(Source: The Decatur Daily)

By M.J. Ellington, The Decatur Daily, Ala.
Sep. 21--MONTGOMERY -- Critics called Alabama's $253 million incentives package to attract Mercedes in 1993 the granddaddy of economic-development boondoggles.
Fifteen years later, economic marketing strategist Andy Levine with DCI in New York says locating Mercedes here may be the smartest investment any state ever made.
Alabama is now the heart of the new automotive hub in the Southeast.
Alabama Development Office Director Neal Wade said Mercedes "was a game changer" that forever altered the direction of business and employment in the state.

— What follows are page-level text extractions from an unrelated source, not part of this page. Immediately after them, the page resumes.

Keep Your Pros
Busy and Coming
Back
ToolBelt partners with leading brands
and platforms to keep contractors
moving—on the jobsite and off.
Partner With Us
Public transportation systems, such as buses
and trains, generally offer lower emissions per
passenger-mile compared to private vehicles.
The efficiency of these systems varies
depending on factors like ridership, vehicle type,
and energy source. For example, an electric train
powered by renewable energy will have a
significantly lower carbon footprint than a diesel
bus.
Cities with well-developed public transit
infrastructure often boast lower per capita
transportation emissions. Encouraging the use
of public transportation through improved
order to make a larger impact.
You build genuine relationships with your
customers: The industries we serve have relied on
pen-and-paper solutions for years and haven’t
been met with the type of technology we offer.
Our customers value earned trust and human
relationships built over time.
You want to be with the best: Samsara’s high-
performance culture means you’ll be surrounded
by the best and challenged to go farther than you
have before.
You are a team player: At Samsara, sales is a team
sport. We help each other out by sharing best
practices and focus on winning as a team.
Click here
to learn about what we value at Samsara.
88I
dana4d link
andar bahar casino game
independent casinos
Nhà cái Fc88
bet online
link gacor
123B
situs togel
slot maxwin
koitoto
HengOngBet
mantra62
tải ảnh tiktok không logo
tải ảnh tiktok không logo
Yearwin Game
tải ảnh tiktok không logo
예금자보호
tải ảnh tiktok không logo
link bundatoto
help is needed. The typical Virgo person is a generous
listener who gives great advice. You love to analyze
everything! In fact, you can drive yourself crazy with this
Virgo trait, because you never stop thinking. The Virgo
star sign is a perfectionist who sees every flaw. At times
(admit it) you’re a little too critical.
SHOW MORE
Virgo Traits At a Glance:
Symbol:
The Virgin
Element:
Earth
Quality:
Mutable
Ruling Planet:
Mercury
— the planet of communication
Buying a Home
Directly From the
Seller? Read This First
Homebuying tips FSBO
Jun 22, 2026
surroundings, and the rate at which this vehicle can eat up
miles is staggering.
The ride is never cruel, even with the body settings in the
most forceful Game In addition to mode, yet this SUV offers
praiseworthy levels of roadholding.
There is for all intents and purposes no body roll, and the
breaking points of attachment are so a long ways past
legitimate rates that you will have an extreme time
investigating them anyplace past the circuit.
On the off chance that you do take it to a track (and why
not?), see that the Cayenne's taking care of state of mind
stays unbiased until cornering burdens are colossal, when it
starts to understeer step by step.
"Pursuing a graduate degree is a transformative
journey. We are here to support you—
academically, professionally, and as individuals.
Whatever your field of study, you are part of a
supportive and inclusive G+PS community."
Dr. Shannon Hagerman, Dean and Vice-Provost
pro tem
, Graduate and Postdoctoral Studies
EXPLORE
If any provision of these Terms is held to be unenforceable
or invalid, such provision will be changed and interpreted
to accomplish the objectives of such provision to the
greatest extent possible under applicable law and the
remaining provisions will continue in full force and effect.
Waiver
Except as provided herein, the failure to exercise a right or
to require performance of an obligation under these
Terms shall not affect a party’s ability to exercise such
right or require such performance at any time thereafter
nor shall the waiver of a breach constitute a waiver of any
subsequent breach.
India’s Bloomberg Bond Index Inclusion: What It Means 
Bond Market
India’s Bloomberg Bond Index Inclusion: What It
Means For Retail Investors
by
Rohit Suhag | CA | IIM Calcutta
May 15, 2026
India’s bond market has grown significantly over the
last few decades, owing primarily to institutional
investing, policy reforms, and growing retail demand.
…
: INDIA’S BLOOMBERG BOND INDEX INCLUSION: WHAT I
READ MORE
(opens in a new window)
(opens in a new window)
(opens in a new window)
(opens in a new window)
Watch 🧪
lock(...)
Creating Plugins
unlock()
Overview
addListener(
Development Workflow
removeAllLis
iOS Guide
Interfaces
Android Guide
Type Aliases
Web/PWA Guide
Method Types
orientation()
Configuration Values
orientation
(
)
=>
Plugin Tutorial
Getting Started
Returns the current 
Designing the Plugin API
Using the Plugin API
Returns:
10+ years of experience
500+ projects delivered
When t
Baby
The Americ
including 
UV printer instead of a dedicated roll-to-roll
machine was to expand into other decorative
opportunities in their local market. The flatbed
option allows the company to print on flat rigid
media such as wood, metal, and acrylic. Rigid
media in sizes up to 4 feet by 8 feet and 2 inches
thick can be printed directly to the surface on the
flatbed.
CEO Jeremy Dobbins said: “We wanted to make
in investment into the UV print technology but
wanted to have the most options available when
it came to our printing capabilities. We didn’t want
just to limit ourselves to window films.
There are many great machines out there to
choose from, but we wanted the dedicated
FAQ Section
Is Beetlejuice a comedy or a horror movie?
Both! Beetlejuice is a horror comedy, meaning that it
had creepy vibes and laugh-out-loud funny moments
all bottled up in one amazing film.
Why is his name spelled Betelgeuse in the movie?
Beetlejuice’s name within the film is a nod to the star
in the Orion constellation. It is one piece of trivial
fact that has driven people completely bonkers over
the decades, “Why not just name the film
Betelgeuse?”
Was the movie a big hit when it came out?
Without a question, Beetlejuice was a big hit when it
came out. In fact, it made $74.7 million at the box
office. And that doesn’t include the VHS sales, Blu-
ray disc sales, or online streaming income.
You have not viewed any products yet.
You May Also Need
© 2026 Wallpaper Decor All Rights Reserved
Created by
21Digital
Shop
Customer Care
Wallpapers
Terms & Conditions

The game change was necessary because Alabama's economic mainstays, farming and textile manufacturing, could no longer provide the stable job sources state workers needed, he said.
"We don't ever want to get to the point again where we depend on one or two types of jobs," Wade said. "We must look for game changers, the mega projects that will bring in new types of jobs."
Does the search for game changers mean states must offer economic incentives, and is the result worth the investment?
"Absolutely," Wade said. "Right now, in the economic equivalent of a 100-year flood, it's even more critical to go after projects."
The competition is not just among other Southern states, and the search long ago became worldwide.
The automotive plants -- Mercedes in Vance, Toyota in Huntsville, Honda in Lincoln and Hyundai in Montgomery -- were the "low-hanging fruit" that brought thousands of other jobs with them, Wade said. Now the state looks to recruit corporate headquarters, and robotics, high-tech and entertainment companies with new incentives.
North Alabama
As for skeptics who still wonder if high-ticket economic incentives pay off in the long run, Wade said, payroll figures alone help explain his support of incentives. The automotive giants that rolled into Alabama beginning with Mercedes paid out $5.2 billion to workers in 2007.
Business experts who track the state's growth and current economic negotiating strategy agree.
"We may or may not like this, but it is a reality," said Kerry Gatlin, dean of the college of business at the University of North Alabama.
"We live in a competitive world, and we must compete.